I’ve been denied, and I’m ecstatic! What mother would not want this kind of news?

“I’m funny how? Funny like I’m a clown, I amuse you?”

Sarcasm: Remarks that mean the opposite of what they seem to say and are intended to mock or deride.

Add irony, hyperboles, understatements, metaphors, oxymorons, or the anticlimactic punchline – no, this isn’t a Language Arts pop quiz. These are the things not understood by my Autistic child, who lives in a literal world.

Last night we viewed a commercial for a new movie in which the main character exclaimed, “There is no such thing as—“ “DEREK!” his wife interjected. What my son heard was, “There is no such thing as Derek,” and promptly looked me in the eye and asked, “So the Derek in my class isn’t real?” Oh boy : )
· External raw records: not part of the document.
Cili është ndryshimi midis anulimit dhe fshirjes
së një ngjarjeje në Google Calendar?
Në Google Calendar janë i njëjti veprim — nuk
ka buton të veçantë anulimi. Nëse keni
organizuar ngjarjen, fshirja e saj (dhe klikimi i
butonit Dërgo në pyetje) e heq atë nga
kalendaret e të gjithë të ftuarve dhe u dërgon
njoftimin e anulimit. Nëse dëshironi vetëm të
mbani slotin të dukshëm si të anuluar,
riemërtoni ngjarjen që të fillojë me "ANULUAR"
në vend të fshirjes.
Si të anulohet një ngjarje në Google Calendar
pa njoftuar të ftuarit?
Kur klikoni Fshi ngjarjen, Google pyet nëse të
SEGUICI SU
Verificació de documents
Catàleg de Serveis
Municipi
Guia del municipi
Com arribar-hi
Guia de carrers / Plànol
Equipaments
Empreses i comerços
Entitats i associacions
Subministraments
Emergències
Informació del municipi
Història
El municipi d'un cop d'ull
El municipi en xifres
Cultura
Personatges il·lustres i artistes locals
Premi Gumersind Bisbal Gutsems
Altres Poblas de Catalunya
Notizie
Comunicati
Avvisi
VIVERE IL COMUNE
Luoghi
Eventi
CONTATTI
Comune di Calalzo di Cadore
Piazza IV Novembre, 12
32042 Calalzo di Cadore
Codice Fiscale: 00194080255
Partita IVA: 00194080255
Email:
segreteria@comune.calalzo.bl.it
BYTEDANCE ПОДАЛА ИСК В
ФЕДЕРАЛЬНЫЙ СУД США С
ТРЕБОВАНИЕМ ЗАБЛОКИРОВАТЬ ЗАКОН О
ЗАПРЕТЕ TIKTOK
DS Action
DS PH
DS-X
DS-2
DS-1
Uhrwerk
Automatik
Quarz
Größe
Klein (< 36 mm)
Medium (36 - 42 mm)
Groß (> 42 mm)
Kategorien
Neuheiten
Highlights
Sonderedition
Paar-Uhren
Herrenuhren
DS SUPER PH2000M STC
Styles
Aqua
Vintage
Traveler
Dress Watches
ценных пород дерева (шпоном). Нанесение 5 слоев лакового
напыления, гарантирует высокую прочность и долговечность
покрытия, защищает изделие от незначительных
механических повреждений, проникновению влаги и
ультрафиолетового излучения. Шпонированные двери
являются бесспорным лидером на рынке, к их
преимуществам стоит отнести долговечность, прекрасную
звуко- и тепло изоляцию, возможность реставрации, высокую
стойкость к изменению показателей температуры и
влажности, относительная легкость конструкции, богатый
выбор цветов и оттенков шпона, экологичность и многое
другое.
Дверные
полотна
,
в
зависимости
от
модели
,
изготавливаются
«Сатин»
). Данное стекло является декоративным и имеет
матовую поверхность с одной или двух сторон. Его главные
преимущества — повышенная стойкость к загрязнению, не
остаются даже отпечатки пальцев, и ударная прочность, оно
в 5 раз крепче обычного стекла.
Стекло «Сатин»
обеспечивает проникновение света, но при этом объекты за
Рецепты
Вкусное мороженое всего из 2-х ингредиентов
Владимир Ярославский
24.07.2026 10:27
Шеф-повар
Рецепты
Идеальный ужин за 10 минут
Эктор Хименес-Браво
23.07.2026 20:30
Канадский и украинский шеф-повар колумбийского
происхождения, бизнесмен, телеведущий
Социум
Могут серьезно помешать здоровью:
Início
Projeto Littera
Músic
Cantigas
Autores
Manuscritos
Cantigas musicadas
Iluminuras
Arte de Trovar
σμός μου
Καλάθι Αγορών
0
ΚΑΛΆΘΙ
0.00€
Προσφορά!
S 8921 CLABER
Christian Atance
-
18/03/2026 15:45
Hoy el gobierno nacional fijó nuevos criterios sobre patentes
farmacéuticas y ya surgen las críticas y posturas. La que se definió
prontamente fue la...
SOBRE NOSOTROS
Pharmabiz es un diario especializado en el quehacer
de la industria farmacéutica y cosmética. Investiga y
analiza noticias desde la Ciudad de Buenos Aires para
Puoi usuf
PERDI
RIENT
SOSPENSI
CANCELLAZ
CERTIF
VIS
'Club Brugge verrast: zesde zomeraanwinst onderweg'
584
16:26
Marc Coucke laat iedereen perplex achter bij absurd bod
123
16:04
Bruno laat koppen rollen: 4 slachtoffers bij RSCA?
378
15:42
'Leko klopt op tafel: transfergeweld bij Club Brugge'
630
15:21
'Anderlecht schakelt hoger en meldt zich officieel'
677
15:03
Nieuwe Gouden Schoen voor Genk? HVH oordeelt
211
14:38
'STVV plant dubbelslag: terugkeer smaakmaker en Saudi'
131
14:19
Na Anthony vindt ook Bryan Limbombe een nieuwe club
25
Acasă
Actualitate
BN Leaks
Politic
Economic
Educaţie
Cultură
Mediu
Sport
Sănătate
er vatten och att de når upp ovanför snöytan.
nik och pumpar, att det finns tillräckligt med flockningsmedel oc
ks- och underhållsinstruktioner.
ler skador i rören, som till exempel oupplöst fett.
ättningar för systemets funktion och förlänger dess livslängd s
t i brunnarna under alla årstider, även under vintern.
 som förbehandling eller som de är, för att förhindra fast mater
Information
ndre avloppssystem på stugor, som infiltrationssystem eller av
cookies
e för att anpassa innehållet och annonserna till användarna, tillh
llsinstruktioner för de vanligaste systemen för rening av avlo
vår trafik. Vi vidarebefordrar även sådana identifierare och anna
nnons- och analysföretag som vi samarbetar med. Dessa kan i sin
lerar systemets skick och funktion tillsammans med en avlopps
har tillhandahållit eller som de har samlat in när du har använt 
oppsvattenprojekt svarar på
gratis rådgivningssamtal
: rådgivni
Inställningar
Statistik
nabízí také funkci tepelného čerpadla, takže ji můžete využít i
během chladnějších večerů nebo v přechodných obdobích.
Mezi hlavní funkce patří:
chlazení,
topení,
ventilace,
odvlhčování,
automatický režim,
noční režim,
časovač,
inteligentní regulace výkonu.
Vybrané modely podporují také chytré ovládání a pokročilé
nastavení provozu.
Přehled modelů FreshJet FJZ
In a household where sarcasm is spun more intricately than a debate between Alan Rickman and Joe Pesci, I find it extremely ironic (and entertaining!) that my son doesn’t comprehend the figurative language. Phrases like, “I laughed my head off”, “She cried her eyes out when she watched that episode”, or “Don’t blow a gasket, it’s just a video game” are lost on him. I certainly have to think twice when he asks if it would be cool to see him jump from the chair, over the dog, and onto the coffee table and I reply with, “Sure – that’s not dangerous…”

Before stumbling upon the realization that Autistic children can have trouble interpreting sarcasm, I wondered why classic momilies such as, “I’ll kick you into next week” and “Back off the TV or you’ll burn your eyes out” would elicit a mortified response from the boy. Can you imagine how confusing your universe would be if you took every message literally? No wonder I never got the desired result every time I reminded him to keep his hands and his feet to himself. In his mind, that meant keeping them attached to his body. Duh, mom!

I also used to think he was just being difficult when I would tell him it was his bedtime and he would immediately retort with, “It’s NOT! It’s 8:57!” Rounding up doesn’t exist, nor does approximation. A couple always means two and a few always means three when I am talking to him. And he holds me to it! We’ve also had many arguments arise when he would ask me how much longer until dinner and my answer was something like, “Not much longer” or “twenty minutes or so”. Frustrated, he would repeat the question until I answered in a way he understood. I had no idea that he simply doesn’t process vague statements.

My daughter and I are the complete opposite of him – we exaggerate for humor, paint mental pictures of the ridiculous when trying to prove a point, and typically function in a “go with the flow” state of being. It can be challenging to stop and alter how we communicate with him so he gets it, but I now see the importance of it! To him, we are sometimes speaking another language. He already feels left out being the only male; the last thing I want to do is isolate him further when I can simply adjust the way I phrase something.

When my daughter and I are laughing hysterically, shooting rapid-fire examples of “Imagine if” jokes and he either corrects us or chimes in with something completely irrelevant, we have learned to appreciate his beautiful mind. It is quite a gift to have such a different perspective presented to us on a daily basis.